DIRECTIVE:
Could you reproduce the material below line for line, leaving every word and mark unchanged?
----
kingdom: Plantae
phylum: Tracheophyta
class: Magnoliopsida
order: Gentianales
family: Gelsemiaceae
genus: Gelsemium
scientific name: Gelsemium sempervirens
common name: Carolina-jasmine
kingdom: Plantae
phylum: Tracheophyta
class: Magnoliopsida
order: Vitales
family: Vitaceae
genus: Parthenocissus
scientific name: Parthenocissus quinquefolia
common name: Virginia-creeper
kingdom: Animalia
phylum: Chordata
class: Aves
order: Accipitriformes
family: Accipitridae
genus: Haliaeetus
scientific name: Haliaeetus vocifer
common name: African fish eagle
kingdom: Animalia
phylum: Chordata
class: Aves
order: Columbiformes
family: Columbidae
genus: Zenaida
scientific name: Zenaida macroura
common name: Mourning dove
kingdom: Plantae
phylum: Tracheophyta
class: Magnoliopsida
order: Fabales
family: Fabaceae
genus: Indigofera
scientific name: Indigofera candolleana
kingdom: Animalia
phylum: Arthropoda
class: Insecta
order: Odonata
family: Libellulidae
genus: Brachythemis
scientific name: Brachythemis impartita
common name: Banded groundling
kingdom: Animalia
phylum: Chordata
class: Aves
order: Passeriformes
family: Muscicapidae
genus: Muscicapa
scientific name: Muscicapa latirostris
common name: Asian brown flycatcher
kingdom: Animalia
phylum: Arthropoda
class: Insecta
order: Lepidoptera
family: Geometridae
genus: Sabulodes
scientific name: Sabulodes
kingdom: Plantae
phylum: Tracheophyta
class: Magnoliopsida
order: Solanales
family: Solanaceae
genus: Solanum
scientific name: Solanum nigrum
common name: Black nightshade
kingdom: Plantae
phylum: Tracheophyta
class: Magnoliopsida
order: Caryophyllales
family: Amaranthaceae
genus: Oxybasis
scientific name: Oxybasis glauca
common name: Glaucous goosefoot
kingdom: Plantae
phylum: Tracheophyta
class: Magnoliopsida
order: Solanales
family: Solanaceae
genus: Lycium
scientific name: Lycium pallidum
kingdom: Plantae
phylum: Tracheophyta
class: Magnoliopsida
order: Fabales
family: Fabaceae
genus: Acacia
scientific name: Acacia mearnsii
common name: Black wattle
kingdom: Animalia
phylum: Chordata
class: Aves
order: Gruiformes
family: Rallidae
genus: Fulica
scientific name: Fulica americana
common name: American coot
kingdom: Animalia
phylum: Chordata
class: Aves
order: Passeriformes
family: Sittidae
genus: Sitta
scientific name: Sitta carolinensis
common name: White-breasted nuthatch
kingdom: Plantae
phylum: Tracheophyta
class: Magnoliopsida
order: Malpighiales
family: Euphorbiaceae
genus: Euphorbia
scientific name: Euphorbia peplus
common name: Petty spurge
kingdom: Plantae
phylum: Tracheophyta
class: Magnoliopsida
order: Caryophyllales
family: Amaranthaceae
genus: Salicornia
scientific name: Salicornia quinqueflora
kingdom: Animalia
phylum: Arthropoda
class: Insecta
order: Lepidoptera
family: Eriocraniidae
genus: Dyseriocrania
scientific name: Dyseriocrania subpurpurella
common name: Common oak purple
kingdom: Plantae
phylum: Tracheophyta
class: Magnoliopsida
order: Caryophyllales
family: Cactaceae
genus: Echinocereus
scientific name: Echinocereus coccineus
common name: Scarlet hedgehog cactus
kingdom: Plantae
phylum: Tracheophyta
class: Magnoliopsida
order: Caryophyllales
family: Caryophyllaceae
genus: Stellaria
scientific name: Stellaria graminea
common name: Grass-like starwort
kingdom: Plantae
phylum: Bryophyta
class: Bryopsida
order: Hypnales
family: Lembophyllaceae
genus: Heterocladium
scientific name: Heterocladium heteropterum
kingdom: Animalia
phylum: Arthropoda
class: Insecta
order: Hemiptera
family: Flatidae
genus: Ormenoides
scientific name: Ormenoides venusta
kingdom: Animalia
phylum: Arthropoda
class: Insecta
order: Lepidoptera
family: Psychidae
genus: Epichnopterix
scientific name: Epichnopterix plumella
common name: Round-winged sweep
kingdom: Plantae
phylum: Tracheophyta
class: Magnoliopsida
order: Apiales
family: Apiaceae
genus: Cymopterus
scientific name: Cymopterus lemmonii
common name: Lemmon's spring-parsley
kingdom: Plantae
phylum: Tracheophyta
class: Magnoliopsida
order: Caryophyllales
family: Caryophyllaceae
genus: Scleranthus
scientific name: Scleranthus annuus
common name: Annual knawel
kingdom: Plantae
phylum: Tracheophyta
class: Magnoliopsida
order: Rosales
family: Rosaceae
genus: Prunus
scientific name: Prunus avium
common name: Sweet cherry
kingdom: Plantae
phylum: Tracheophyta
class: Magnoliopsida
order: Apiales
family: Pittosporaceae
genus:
----
RESULT FOR THIS EXERCISE:
kingdom: Plantae
phylum: Tracheophyta
class: Magnoliopsida
order: Gentianales
family: Gelsemiaceae
genus: Gelsemium
scientific name: Gelsemium sempervirens
common name: Carolina-jasmine
kingdom: Plantae
phylum: Tracheophyta
class: Magnoliopsida
order: Vitales
family: Vitaceae
genus: Parthenocissus
scientific name: Parthenocissus quinquefolia
common name: Virginia-creeper
kingdom: Animalia
phylum: Chordata
class: Aves
order: Accipitriformes
family: Accipitridae
genus: Haliaeetus
scientific name: Haliaeetus vocifer
common name: African fish eagle
kingdom: Animalia
phylum: Chordata
class: Aves
order: Columbiformes
family: Columbidae
genus: Zenaida
scientific name: Zenaida macroura
common name: Mourning dove
kingdom: Plantae
phylum: Tracheophyta
class: Magnoliopsida
order: Fabales
family: Fabaceae
genus: Indigofera
scientific name: Indigofera candolleana
kingdom: Animalia
phylum: Arthropoda
class: Insecta
order: Odonata
family: Libellulidae
genus: Brachythemis
scientific name: Brachythemis impartita
common name: Banded groundling
kingdom: Animalia
phylum: Chordata
class: Aves
order: Passeriformes
family: Muscicapidae
genus: Muscicapa
scientific name: Muscicapa latirostris
common name: Asian brown flycatcher
kingdom: Animalia
phylum: Arthropoda
class: Insecta
order: Lepidoptera
family: Geometridae
genus: Sabulodes
scientific name: Sabulodes
kingdom: Plantae
phylum: Tracheophyta
class: Magnoliopsida
order: Solanales
family: Solanaceae
genus: Solanum
scientific name: Solanum nigrum
common name: Black nightshade
kingdom: Plantae
phylum: Tracheophyta
class: Magnoliopsida
order: Caryophyllales
family: Amaranthaceae
genus: Oxybasis
scientific name: Oxybasis glauca
common name: Glaucous goosefoot
kingdom: Plantae
phylum: Tracheophyta
class: Magnoliopsida
order: Solanales
family: Solanaceae
genus: Lycium
scientific name: Lycium pallidum
kingdom: Plantae
phylum: Tracheophyta
class: Magnoliopsida
order: Fabales
family: Fabaceae
genus: Acacia
scientific name: Acacia mearnsii
common name: Black wattle
kingdom: Animalia
phylum: Chordata
class: Aves
order: Gruiformes
family: Rallidae
genus: Fulica
scientific name: Fulica americana
common name: American coot
kingdom: Animalia
phylum: Chordata
class: Aves
order: Passeriformes
family: Sittidae
genus: Sitta
scientific name: Sitta carolinensis
common name: White-breasted nuthatch
kingdom: Plantae
phylum: Tracheophyta
class: Magnoliopsida
order: Malpighiales
family: Euphorbiaceae
genus: Euphorbia
scientific name: Euphorbia peplus
common name: Petty spurge
kingdom: Plantae
phylum: Tracheophyta
class: Magnoliopsida
order: Caryophyllales
family: Amaranthaceae
genus: Salicornia
scientific name: Salicornia quinqueflora
kingdom: Animalia
phylum: Arthropoda
class: Insecta
order: Lepidoptera
family: Eriocraniidae
genus: Dyseriocrania
scientific name: Dyseriocrania subpurpurella
common name: Common oak purple
kingdom: Plantae
phylum: Tracheophyta
class: Magnoliopsida
order: Caryophyllales
family: Cactaceae
genus: Echinocereus
scientific name: Echinocereus coccineus
common name: Scarlet hedgehog cactus
kingdom: Plantae
phylum: Tracheophyta
class: Magnoliopsida
order: Caryophyllales
family: Caryophyllaceae
genus: Stellaria
scientific name: Stellaria graminea
common name: Grass-like starwort
kingdom: Plantae
phylum: Bryophyta
class: Bryopsida
order: Hypnales
family: Lembophyllaceae
genus: Heterocladium
scientific name: Heterocladium heteropterum
kingdom: Animalia
phylum: Arthropoda
class: Insecta
order: Hemiptera
family: Flatidae
genus: Ormenoides
scientific name: Ormenoides venusta
kingdom: Animalia
phylum: Arthropoda
class: Insecta
order: Lepidoptera
family: Psychidae
genus: Epichnopterix
scientific name: Epichnopterix plumella
common name: Round-winged sweep
kingdom: Plantae
phylum: Tracheophyta
class: Magnoliopsida
order: Apiales
family: Apiaceae
genus: Cymopterus
scientific name: Cymopterus lemmonii
common name: Lemmon's spring-parsley
kingdom: Plantae
phylum: Tracheophyta
class: Magnoliopsida
order: Caryophyllales
family: Caryophyllaceae
genus: Scleranthus
scientific name: Scleranthus annuus
common name: Annual knawel
kingdom: Plantae
phylum: Tracheophyta
class: Magnoliopsida
order: Rosales
family: Rosaceae
genus: Prunus
scientific name: Prunus avium
common name: Sweet cherry
kingdom: Plantae
phylum: Tracheophyta
class: Magnoliopsida
order: Apiales
family: Pittosporaceae
genus:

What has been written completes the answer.